Many times you can recognize bad bots by analyzing your daily log analysis. If you see a high query volume from an IP range or overly regular page request (every two seconds for an hour) it’s probably not legitimate.
When dealing with bad bots, it’s important to be proactive. If you see a bad bot, block it immediately, preferably at the firewall level. Put up a "challenge" (usually a form or password) that bad bots will be unable to overcome. This will stop them dead in their tracks and ensure they are unable to access the content.
Your robots.txt file is useless against bad bots, because they’re rude and will just ignore it. Instead, create an opt-in system where you specify who can come to your site and who cannot. This will allow you to block entire IP ranges for web hosts that facilitate access for scraper sites. If you’re not paying attention, however, this can get you into trouble.
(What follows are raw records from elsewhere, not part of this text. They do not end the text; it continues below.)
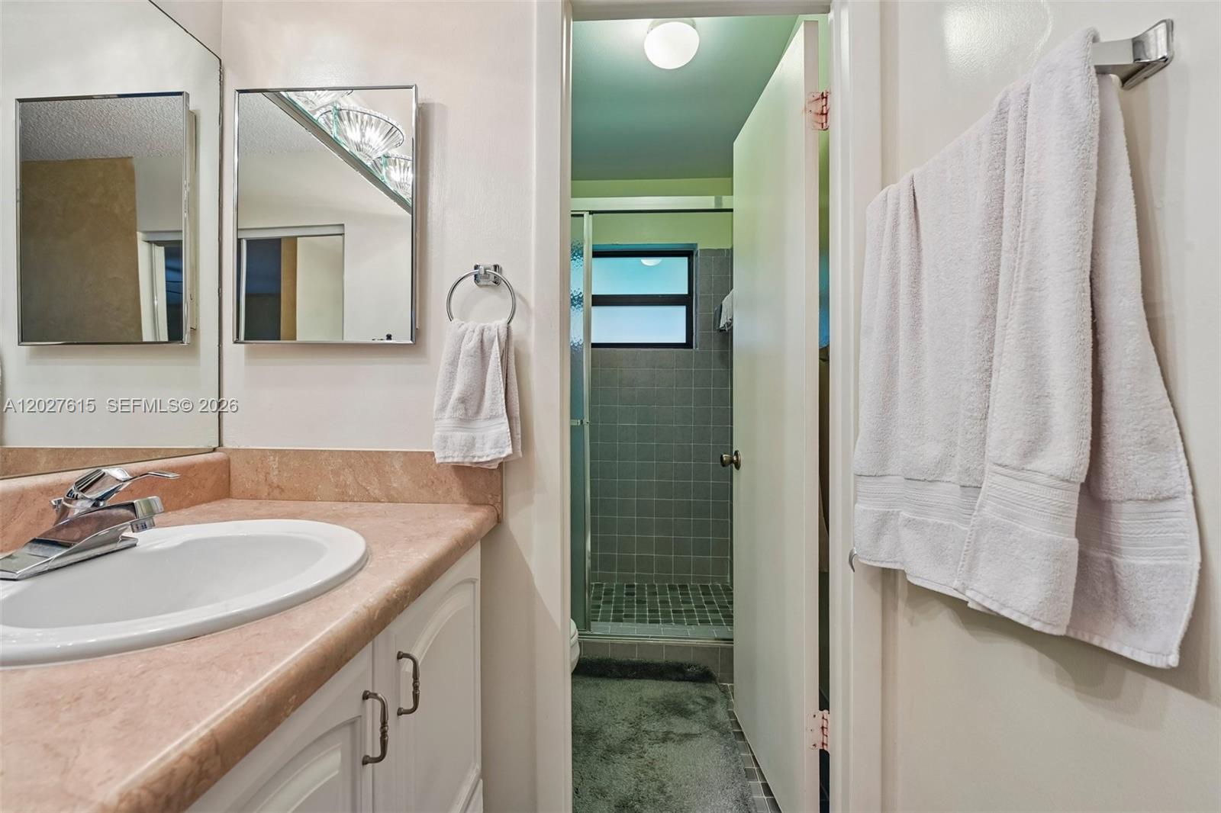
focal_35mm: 16
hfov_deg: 96.7
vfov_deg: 73.7
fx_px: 543
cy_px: 406
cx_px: 610
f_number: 8
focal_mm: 16
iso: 360
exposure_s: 1/15
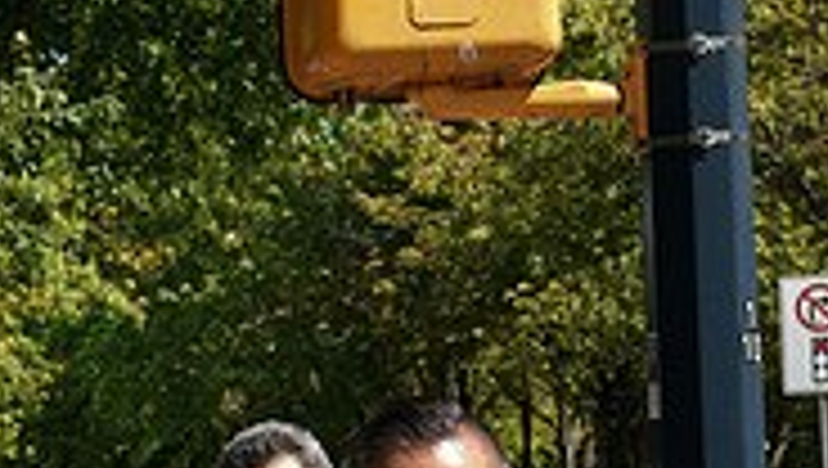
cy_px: 790
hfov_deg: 12.7
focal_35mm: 165
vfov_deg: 7.2
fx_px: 3627
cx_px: -207
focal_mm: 50
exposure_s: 1/500
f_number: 6.3
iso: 200
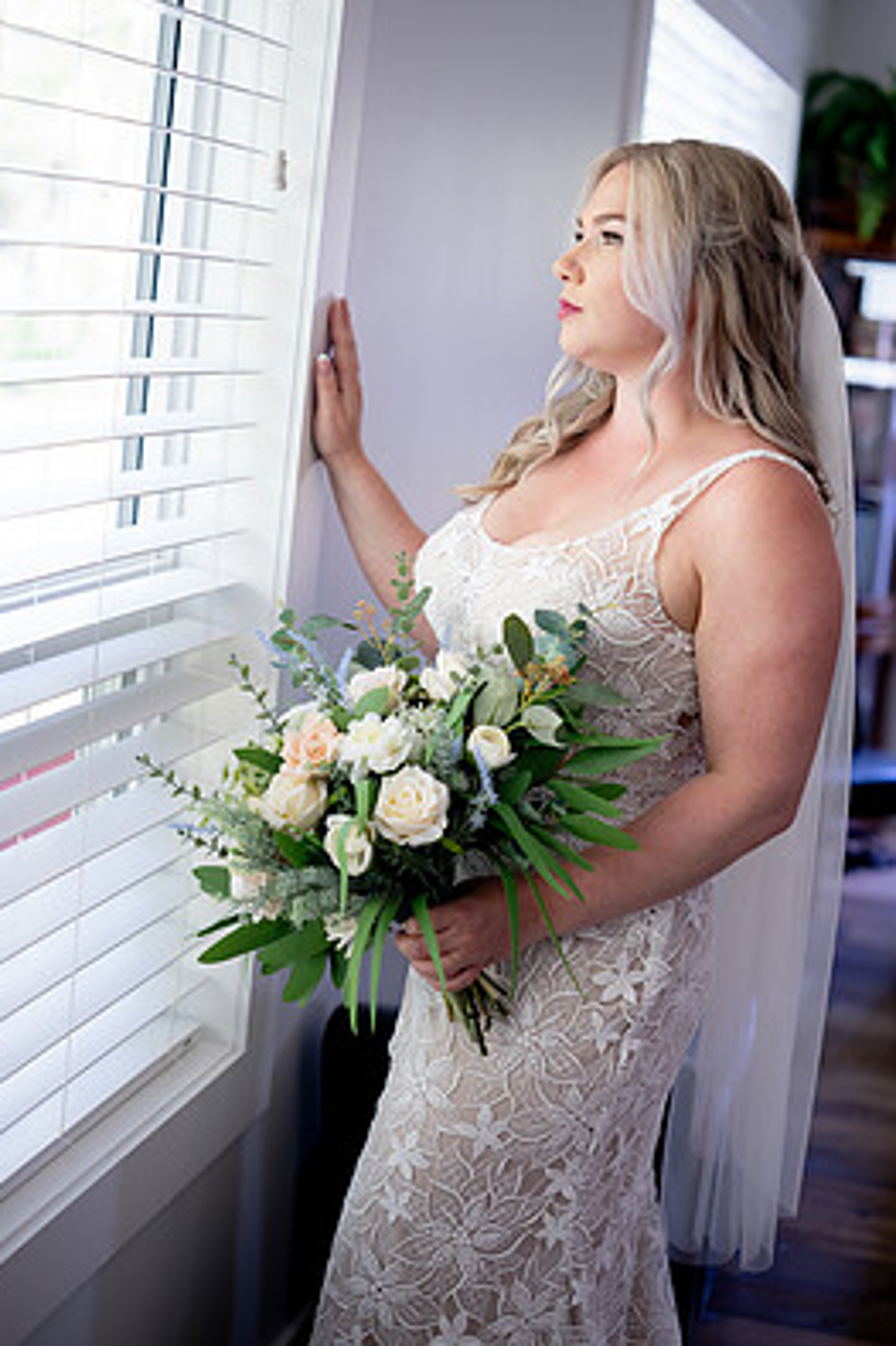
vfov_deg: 35.1
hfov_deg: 23.8
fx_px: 2130
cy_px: 671
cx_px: 439
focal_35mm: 57
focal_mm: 50
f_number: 2
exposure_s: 1/320
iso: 800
You should review your traffic to see what kind of user agents you’re getting.
When you get a request from a "search engine spider" user agent, check the requesting IP.
- If the IP address is "owned" by the search engine, deliver the page.
- If the IP address is not owned by the search engines, deliver a different page, empty page or 403 Forbidden.
- Store lists of good vs. bad IPs to speed processing.
- If it’s a search engine bot coming from a proxy URL, block the request to avoid duplicate content issues.
Of course, be careful who you block. Slurp, Googlebot, MSNbot, Becomebot and Fatbot are all legitimate bots that will give you valuable traffic. If you don’t let these bots in, you risk severely hindering your rankings. Blocking the Googlebot is NEVER a good idea.
Being proactive about blocking rude bots will help you get better inclusion in the search engines, give your site better performance and cause more accurate reporting because you don’t have bad bots "watering down" the equation. It will help maintain the integrity of your site.
It’s imperative to block bad bots in order to keep tighter controls on copyrighted content and to prevent your site from crashing due to bandwidth overload. By following the tips provided by the panel, webmasters can help guide the bots who mean no harm safely to their content and kick out the ill-intentioned.